• _AUFGABEN ZUR ÜBUNG_
[A] Wo wurden Saif al-Islam und sein Bruder Al-Saadi laut dem Bericht über Gaddafis Söhne festgesetzt?
[B] Führe den Bericht über Gaddafis Söhne im Anschluss an seinen letzten Satz fort.

• _VORGEGEBENER TEXT_
━━━━━━━━━━━━━━━━
Im Westen von Tripolis nahmen die Rebellen laut Al-Dschasira drei Söhne von Gaddafi gefangen, darunter den mit internationalem Haftbefehl gesuchten Saif al-Islam. Er sei gemeinsam mit seinem Bruder Al-Saadi in einem Touristendorf festgesetzt worden, berichtete ein Sprecher der Aufständischen, Abu Bakr al-Tarbulsi. Der älteste Sohn, Mohammed al-Gaddafi, wurde in seinem Anwesen unter Hausarrest gestellt. Die Aufständischen würden für seine Sicherheit garantieren, sagte Mohammed al-Gaddafi in der Nacht zum Montag in einem Telefoninterview des Fernsehsenders Al-Dschasira.
━━━━━━━━━━━━━━━━
[Auszüge aus dem Datensatz]

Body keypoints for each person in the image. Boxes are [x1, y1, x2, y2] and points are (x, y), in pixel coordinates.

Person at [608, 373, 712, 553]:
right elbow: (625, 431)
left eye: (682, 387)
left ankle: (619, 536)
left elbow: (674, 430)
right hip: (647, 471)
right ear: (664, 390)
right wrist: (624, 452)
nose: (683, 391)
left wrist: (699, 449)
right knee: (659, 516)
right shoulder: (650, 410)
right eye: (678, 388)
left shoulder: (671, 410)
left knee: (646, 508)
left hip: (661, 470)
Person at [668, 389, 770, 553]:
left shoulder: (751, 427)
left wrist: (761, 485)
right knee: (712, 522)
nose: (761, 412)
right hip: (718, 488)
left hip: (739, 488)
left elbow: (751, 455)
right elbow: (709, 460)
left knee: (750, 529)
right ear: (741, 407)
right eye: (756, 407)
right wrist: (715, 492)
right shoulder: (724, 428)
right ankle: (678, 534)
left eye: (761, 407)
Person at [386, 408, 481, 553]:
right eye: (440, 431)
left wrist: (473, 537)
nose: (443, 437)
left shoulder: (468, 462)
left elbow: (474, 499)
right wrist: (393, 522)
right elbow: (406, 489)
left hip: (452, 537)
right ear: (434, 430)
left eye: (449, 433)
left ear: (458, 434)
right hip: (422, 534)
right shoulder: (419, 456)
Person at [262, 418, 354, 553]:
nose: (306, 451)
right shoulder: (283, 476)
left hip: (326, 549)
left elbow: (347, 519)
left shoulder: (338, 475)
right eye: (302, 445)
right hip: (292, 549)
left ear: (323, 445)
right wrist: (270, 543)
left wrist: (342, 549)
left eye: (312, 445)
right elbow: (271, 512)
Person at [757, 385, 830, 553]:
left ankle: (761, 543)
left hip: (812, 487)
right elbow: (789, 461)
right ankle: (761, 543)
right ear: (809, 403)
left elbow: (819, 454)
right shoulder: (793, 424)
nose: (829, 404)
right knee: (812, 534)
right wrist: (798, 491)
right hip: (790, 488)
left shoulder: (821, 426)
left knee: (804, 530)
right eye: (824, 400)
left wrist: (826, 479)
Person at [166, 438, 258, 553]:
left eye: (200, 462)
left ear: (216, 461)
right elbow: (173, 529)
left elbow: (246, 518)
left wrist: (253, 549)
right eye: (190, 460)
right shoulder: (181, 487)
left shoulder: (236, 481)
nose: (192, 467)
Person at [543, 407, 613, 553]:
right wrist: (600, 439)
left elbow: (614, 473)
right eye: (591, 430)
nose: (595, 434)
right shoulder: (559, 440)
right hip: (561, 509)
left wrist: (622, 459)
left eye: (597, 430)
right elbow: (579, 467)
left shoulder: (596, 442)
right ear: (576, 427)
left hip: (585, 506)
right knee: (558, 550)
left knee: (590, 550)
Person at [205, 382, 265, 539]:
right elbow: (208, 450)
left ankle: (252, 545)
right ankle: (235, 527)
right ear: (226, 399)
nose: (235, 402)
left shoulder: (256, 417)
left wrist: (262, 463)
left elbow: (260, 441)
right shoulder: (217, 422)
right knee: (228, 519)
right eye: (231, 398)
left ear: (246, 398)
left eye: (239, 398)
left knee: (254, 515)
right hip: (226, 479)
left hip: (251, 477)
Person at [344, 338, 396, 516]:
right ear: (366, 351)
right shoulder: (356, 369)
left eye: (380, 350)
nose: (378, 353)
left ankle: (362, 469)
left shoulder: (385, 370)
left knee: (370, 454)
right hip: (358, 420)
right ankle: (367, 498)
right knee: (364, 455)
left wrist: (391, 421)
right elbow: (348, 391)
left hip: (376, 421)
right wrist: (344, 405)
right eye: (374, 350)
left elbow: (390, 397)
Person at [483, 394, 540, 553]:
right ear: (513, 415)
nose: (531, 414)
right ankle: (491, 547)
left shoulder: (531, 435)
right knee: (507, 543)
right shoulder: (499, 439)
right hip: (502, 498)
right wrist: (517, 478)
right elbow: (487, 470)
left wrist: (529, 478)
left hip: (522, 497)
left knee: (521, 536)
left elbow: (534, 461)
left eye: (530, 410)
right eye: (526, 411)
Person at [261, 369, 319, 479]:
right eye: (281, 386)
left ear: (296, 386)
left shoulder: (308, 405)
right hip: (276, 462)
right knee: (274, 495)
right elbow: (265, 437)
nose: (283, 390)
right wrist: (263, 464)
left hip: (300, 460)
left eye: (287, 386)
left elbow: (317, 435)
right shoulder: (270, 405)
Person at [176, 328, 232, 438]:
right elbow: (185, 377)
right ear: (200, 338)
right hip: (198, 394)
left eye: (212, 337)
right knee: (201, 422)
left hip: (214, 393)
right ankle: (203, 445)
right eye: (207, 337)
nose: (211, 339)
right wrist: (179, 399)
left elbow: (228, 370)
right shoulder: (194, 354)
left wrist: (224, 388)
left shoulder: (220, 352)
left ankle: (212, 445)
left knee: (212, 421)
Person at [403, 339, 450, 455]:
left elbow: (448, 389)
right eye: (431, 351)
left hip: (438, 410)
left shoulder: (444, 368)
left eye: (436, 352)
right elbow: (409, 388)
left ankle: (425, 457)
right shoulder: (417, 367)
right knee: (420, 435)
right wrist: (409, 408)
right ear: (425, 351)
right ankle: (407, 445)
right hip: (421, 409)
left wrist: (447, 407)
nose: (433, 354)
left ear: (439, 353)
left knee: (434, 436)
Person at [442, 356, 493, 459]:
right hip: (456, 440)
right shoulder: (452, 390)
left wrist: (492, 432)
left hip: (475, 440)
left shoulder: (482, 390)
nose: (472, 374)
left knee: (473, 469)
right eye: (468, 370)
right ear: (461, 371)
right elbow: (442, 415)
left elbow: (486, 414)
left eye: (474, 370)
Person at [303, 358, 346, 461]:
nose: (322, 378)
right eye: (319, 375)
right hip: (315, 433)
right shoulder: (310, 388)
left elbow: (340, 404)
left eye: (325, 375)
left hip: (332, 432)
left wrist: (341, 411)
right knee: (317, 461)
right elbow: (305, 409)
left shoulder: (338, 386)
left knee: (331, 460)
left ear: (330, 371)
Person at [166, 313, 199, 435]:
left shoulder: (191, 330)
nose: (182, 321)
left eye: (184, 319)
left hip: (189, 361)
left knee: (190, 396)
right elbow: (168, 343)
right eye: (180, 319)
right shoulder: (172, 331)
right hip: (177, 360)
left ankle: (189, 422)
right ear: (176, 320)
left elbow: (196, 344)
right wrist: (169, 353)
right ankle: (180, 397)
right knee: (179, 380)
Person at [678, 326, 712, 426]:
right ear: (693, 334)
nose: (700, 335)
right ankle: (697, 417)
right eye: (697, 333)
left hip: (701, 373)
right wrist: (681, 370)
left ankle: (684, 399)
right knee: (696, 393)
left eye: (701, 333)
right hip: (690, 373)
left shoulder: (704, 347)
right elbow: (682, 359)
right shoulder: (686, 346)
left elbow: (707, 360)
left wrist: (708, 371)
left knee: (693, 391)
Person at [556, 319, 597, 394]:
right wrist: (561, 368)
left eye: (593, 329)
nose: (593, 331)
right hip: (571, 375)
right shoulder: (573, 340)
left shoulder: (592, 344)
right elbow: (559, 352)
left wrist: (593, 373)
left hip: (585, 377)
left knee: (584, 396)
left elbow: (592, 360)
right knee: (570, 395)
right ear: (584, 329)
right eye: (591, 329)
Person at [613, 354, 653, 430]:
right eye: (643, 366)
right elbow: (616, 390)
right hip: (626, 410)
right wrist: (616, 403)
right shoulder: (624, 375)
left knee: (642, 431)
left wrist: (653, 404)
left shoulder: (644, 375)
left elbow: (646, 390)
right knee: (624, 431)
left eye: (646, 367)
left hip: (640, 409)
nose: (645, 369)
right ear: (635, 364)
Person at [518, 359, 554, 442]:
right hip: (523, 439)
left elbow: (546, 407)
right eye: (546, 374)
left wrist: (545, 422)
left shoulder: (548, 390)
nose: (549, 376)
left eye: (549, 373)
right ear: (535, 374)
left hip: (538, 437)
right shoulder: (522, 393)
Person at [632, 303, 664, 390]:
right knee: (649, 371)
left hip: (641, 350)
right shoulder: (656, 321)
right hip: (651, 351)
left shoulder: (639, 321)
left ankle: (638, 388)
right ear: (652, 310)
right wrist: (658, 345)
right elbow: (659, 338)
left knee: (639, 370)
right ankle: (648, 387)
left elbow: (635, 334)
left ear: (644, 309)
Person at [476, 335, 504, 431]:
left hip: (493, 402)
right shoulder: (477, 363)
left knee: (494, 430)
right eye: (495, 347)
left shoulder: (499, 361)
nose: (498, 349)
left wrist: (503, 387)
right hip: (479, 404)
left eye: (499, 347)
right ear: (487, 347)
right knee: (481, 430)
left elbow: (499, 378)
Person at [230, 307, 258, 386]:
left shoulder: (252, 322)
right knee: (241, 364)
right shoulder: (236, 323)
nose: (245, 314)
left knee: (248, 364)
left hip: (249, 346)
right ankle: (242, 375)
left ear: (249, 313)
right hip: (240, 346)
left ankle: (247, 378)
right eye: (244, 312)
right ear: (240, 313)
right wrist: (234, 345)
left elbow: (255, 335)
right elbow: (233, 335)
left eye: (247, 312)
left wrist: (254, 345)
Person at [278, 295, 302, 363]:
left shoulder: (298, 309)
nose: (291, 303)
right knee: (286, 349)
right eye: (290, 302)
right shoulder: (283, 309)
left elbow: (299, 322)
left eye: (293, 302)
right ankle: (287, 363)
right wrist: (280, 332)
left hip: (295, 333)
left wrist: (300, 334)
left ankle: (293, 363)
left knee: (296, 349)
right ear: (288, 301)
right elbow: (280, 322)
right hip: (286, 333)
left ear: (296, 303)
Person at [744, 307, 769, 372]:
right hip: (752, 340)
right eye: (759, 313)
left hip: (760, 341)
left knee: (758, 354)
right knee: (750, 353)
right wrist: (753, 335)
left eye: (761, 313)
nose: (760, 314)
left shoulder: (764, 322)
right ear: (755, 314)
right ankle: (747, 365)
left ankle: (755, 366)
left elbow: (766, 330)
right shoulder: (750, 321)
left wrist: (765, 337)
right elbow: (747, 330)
━━━━━━━━━━━━━━━━
• _LÖSUNGEN ZUR ÜBUNG_
[A] In einem Touristendorf.

[B]
Gegen Gaddafi, seinen Sohn Saif al-Islam und seinen Schwager, den Geheimdienstchef Abdullah Senussi, liegen internationale Haftbefehle vor. Ihnen werden schwere Verbrechen gegen die Menschlichkeit vorgeworfen. Der Chefankläger des Internationalen Strafgerichtshofes (IStGH) rief den libyschen Übergangsrat in Bengasi deshalb auf, Saif al-Islam nach Den Haag zu überstellen.

Gaddafi selbst wandte sich am späten Sonntagabend zum dritten Mal an diesem Tag an seine Anhänger. In einer Audio-Botschaft beschwor er im Staatsfernsehen seine Gefolgsleute: "Ihr müsst auf die Straße gehen, um die Ratten und Verräter zu bekämpfen. Alle Stämme müssen nach Tripolis marschieren, um es zu beschützen. Wenn nicht, werdet Ihr Sklaven der Kolonialisten werden." Plötzlich stoppte seine Stimme. Für die Unterbrechung der Nachricht gab es keine Erklärung. Unklar war, von wo aus Gaddafi gesprochen hatte.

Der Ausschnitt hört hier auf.